══ DATA FOR PROCESSING

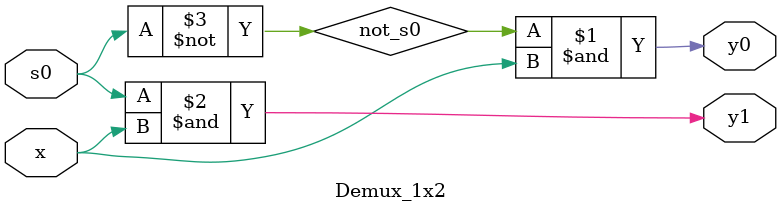
<source format=v>

module Demux_1x2(
    input s0,
    input x,
    output y0,
    output y1
);


wire not_s0;

not NOT1(not_s0,s0);
and AND1(y0,not_s0,x);
and AND2(y1,s0,x);

endmodule
</source>
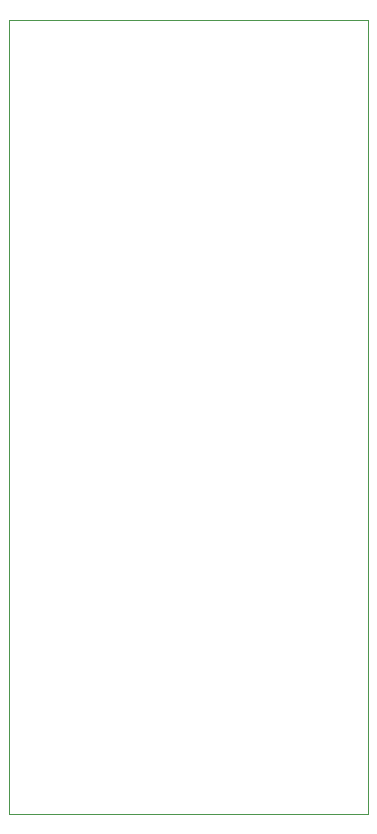
<source format=gbr>
%TF.GenerationSoftware,KiCad,Pcbnew,(5.1.6)-1*%
%TF.CreationDate,2021-02-04T13:19:07+01:00*%
%TF.ProjectId,ebus,65627573-2e6b-4696-9361-645f70636258,rev?*%
%TF.SameCoordinates,Original*%
%TF.FileFunction,Profile,NP*%
%FSLAX46Y46*%
G04 Gerber Fmt 4.6, Leading zero omitted, Abs format (unit mm)*
G04 Created by KiCad (PCBNEW (5.1.6)-1) date 2021-02-04 13:19:07*
%MOMM*%
%LPD*%
G01*
G04 APERTURE LIST*
%TA.AperFunction,Profile*%
%ADD10C,0.050000*%
%TD*%
G04 APERTURE END LIST*
D10*
X62992000Y-149987000D02*
X93345000Y-149987000D01*
X62992000Y-82804000D02*
X62992000Y-149987000D01*
X93345000Y-82804000D02*
X93345000Y-149987000D01*
X62992000Y-82804000D02*
X93345000Y-82804000D01*
M02*

</source>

════

AIM OF THE EXERCISE:
All lines from the one containing "X62992000Y-149987000D01*" down to the final line above are to be restated word for word; leave out the rest.

ANSWER:
X62992000Y-149987000D01*
X93345000Y-82804000D02*
X93345000Y-149987000D01*
X62992000Y-82804000D02*
X93345000Y-82804000D01*
M02*

</source>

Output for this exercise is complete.